Henry Friedman can still describe living in a Polish ghetto, then hiding in a barn to avoid the death camps and slowly starving before liberation.

"It took us many years for Holocaust survivors to be able to speak, to get over the pain that was inside of us."

Friedman and others are still able to gather at Seattle's Holocaust Center for Humanity to speak about what they witnessed. But who will tell these stories when the survivors are gone?

Jack Schaloum: "I felt there was a heavy responsibility that needed to be done."

Jack Schaloum is among a younger generation who now has the obligation of explaining the consequences of hate.

Jack Schaloum: "It was something that I needed to do."

Schaloum visits schools and talks on behalf of his late mother, Magda Schlaoum.

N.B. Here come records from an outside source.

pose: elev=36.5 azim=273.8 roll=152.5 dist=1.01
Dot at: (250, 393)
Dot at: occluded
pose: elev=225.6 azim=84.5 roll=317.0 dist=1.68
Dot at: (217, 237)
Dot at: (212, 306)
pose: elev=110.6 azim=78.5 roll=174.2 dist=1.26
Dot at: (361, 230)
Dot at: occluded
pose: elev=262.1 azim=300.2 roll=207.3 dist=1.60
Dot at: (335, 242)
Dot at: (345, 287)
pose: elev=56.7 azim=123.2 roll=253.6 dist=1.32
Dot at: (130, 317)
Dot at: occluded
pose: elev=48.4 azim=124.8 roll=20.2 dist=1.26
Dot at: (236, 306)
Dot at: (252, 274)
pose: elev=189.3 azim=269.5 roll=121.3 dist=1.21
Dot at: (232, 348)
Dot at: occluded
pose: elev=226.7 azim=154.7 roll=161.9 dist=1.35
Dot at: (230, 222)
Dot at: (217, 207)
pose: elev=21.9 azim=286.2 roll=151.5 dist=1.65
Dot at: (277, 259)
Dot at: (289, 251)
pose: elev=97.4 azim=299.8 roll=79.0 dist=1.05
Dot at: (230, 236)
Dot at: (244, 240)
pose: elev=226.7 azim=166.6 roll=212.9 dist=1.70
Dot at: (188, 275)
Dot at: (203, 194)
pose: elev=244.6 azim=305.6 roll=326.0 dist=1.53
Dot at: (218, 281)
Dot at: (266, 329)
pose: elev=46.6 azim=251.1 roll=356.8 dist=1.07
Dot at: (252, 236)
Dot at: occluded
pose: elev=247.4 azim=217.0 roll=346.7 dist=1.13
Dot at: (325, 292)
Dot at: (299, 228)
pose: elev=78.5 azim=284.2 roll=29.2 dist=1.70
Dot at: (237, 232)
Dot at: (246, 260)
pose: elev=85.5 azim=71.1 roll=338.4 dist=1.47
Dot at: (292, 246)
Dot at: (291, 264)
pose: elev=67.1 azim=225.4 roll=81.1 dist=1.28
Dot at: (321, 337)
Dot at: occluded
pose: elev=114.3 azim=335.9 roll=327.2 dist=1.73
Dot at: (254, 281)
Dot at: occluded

Magda Schaloum, in video testimony: "They took my brother away, and my mother was devastated."

Jack Schlaoum: "It haunted her until the day she passed."

Schaloum and Ingrid Steppic are what are call ed Legacy Speakers, keepers of their families stories, who picked up where their families left off.

Ingrid Steppic: "I didn't do this years ago. I was busy raising my own family. But later I realized if we don't tell the stories, they get lost."

They may not have the same painful perspective...

Henry Friedman: "Hatred is a virus."

But the message endures.

Henry Friedman: "The most important thing is not to hate."